Ironisnya, keberadaan UKM di Indonesia yang berpotensi menyumbang segala sektor—baik dari penciptaan lapangan pekerjaan maupun dari sektor penerimaan pajak—itu sering kali dalam beraktivitas justru dibebani dengan berbagai pungutan liar dan ”pajak preman”. Aksi pajak preman yang menimpa UKM seakan-akan menjadi hal yang lumrah dan biasa saja. Apalagi, upaya pemerintah dalam membersihkan praktik pajak ilegal masih minim sehingga praktik yang sangat membebani sektor UKM ini terus terjadi dari hari ke hari.

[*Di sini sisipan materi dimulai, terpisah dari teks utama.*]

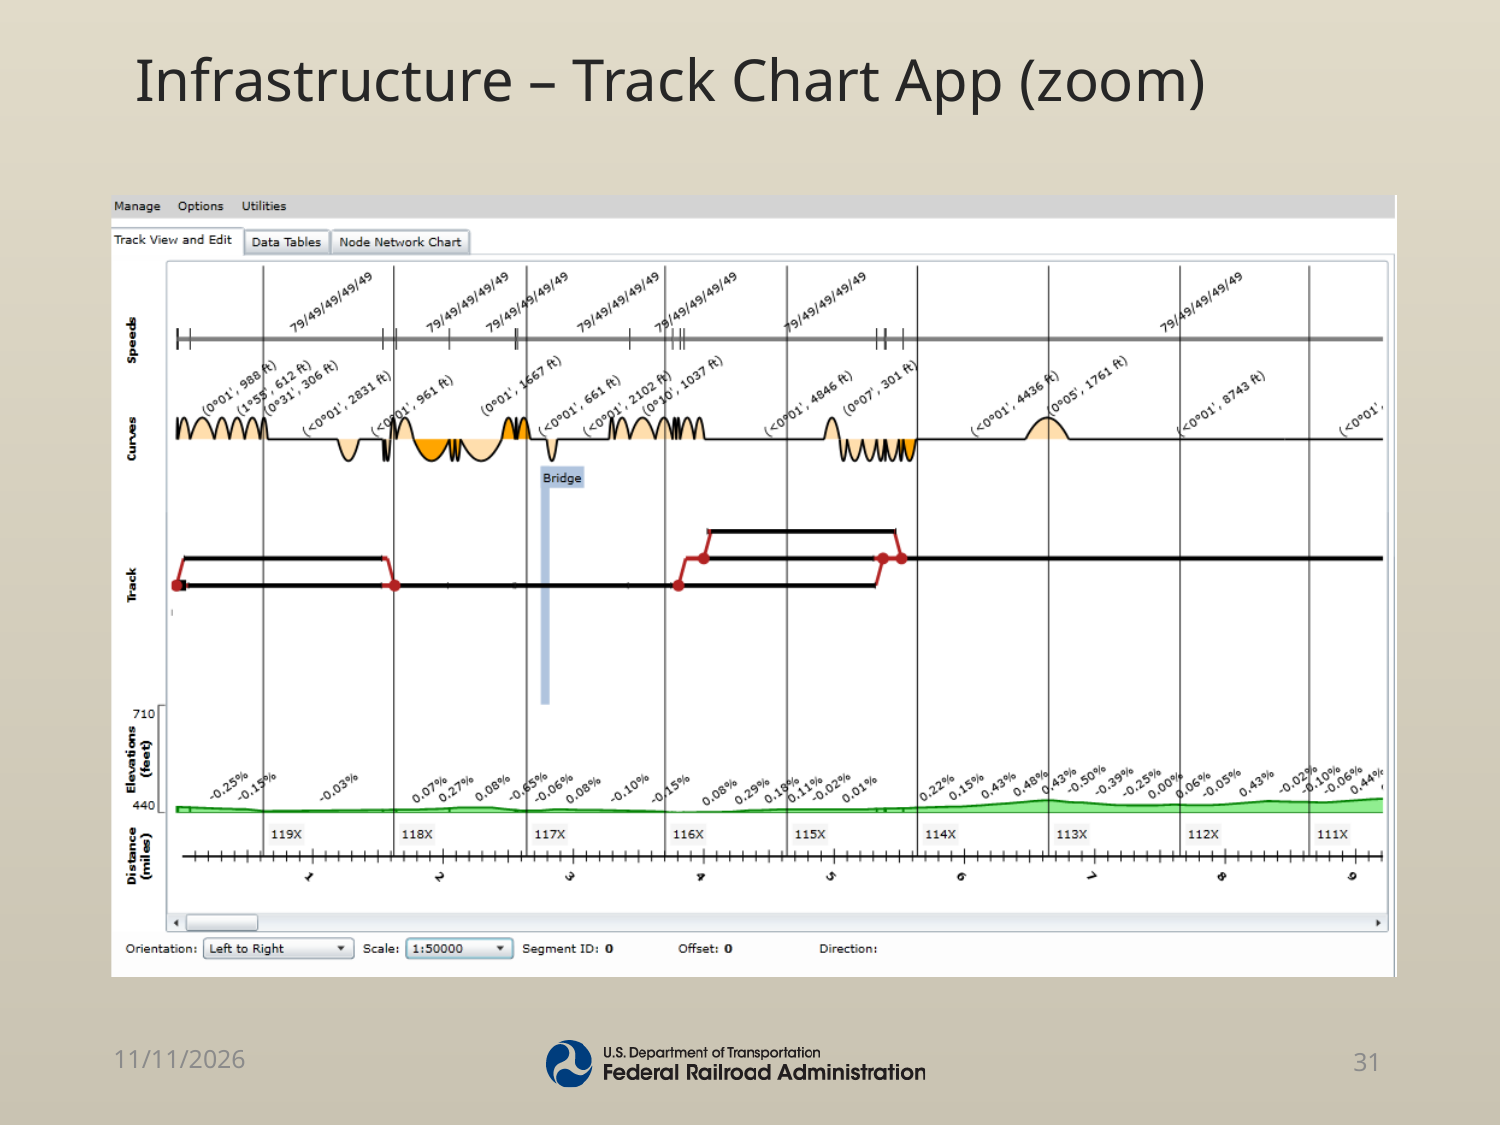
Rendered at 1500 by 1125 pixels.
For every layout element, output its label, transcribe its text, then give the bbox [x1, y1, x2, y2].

picture [526, 1035, 926, 1088]
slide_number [98, 1030, 436, 1091]
picture [110, 195, 1398, 977]
slide_number 31 [1059, 1033, 1397, 1094]
title Infrastructure – Track Chart App (zoom) [120, 20, 1380, 145]
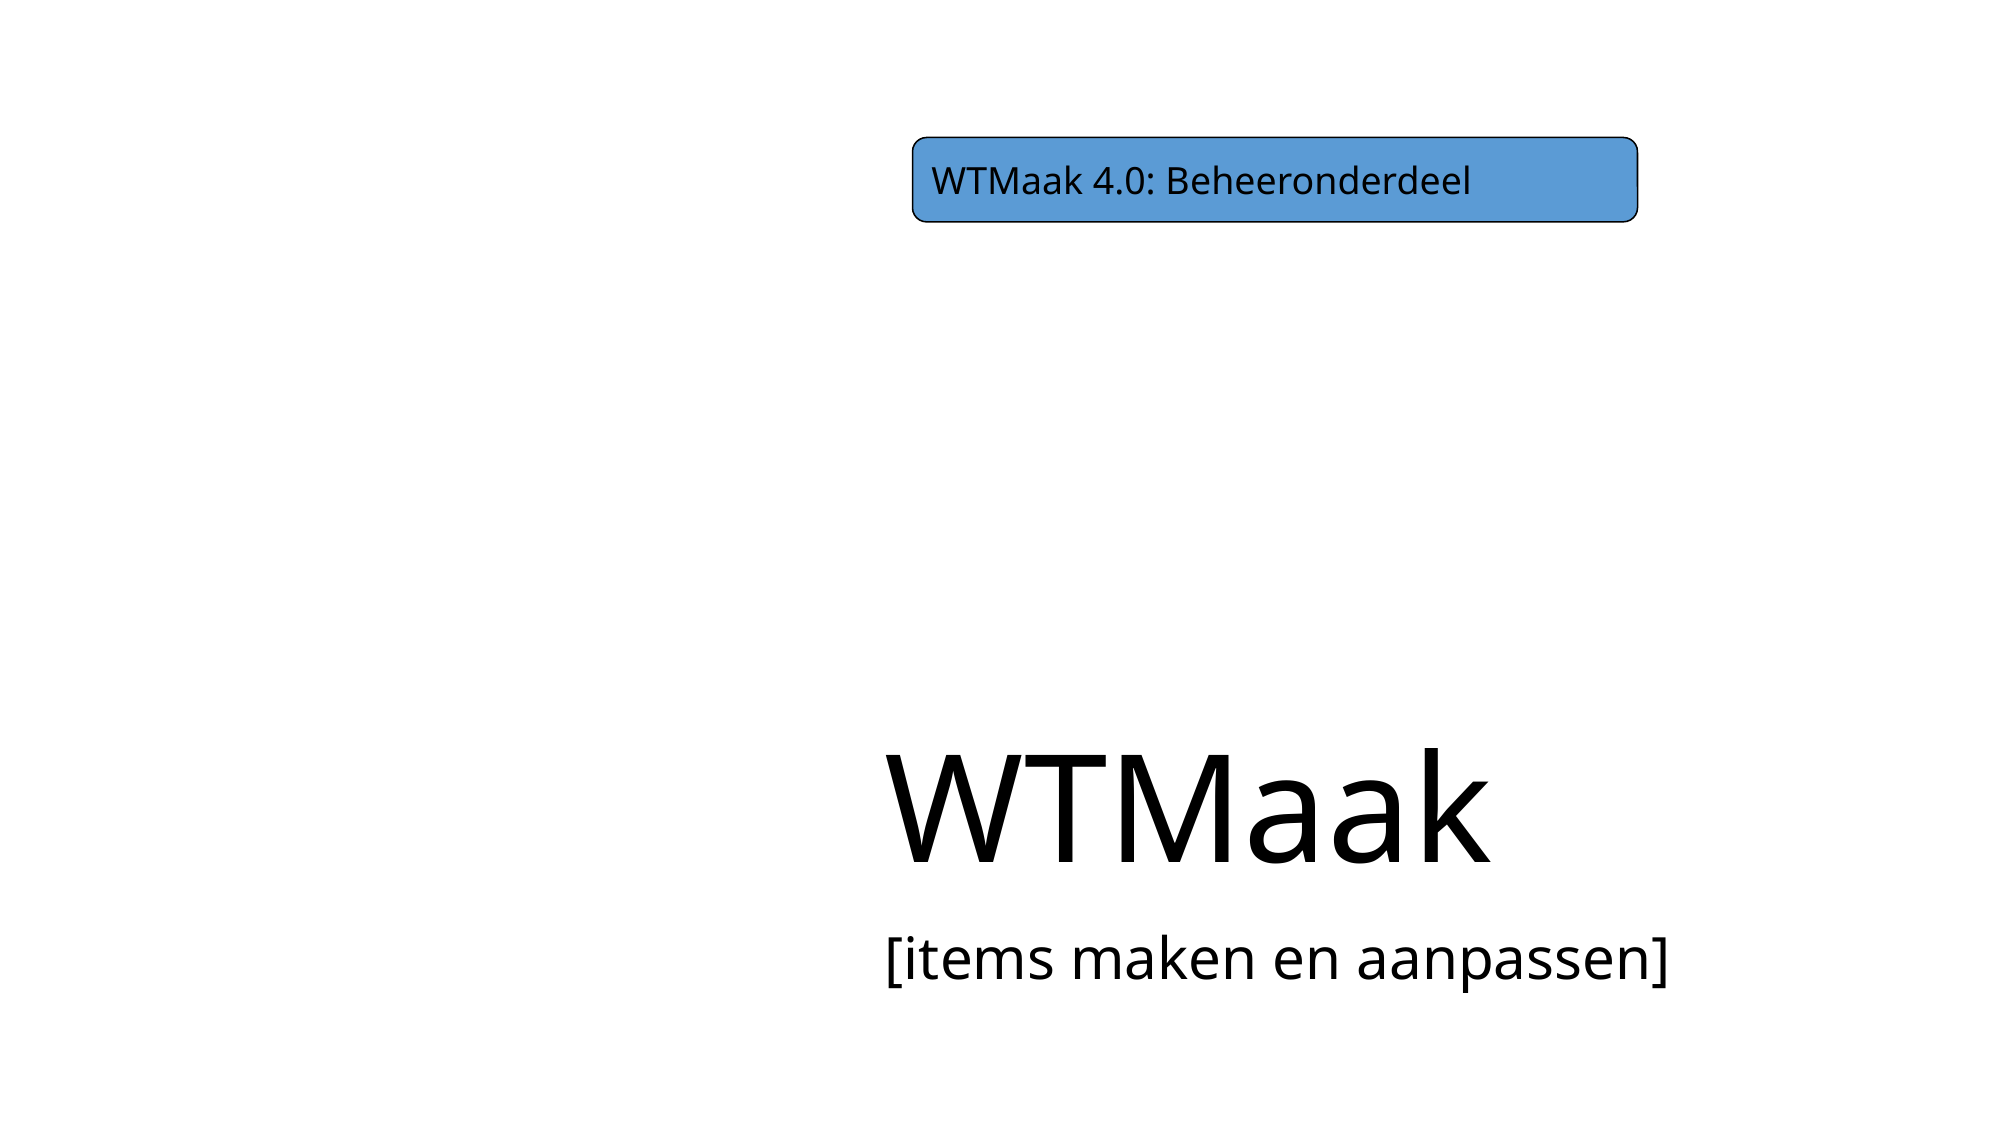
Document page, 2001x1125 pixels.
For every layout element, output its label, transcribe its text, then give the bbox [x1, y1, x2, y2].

Cara kerja dari pemerasan ini dapat dibilang sama di seluruh pelosok kota di Tanah Air. Mereka membuat pungutan berupa uang keamanan atau retribusi untuk lokasi tempat usaha dari UKM. Pajak ilegal ini belum termasuk uang kebersihan, listrik, dan air yang harus dibayar secara rutin harian atau bulanan.

Keberadaan pajak ilegal ini akan menjadi kontradiktif: di satu sisi pemerintah ingin menggenjot pajak untuk meningkatkan penerimaan negara, tetapi di sisi lain pemerintah menutup mata atas terjadinya pajak ilegal yang tentunya membebani UKM. Oleh karena itu, pemerintah perlu segera memikirkan jalan keluar atas persoalan pajak ilegal ini.

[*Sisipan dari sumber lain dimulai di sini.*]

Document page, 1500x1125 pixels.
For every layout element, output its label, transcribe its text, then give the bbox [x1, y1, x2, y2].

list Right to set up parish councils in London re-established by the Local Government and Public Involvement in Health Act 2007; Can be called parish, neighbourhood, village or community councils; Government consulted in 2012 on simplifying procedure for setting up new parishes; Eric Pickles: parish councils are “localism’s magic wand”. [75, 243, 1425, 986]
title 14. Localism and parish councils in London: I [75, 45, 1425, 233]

Contoh konkret: pemerintah perlu membuat tata kelola yang memberikan tempat untuk UKM di setiap pelosok Tanah Air sehingga mereka bebas dari gangguan pajak ilegal (pajak preman). Hal ini bersanding lurus dengan apa yang dikatakan anggota Komisi Keuangan DPR, Kemal Azis Stamboel, yang mengingatkan pemerintah sebaiknya menata regulasi yang menghambat UKM ketimbang menetapkan besaran pajaknya. ”Masih banyak pungutan liar terhadap UKM. Contohnya, pungutan saat pendaftaran UKM,” katanya.

Sudah selayaknya pemerintah membayar lunas atas kesetiaan para pengusaha sektor UKM yang telah membantu perekomian Indonesia, yakni dengan melindungi mereka dari praktik pajak ilegal dan pungutan liar. Jika tempat usaha mereka dibuat nyaman, otomatis akan meningkatkan penghasilan mereka. Pada gilirannya tentu UKM akan membayar pajak dengan penuh kerelaan sehingga pemerintah tidak kehilangan potensi penerimaan pajak dari sektor UKM.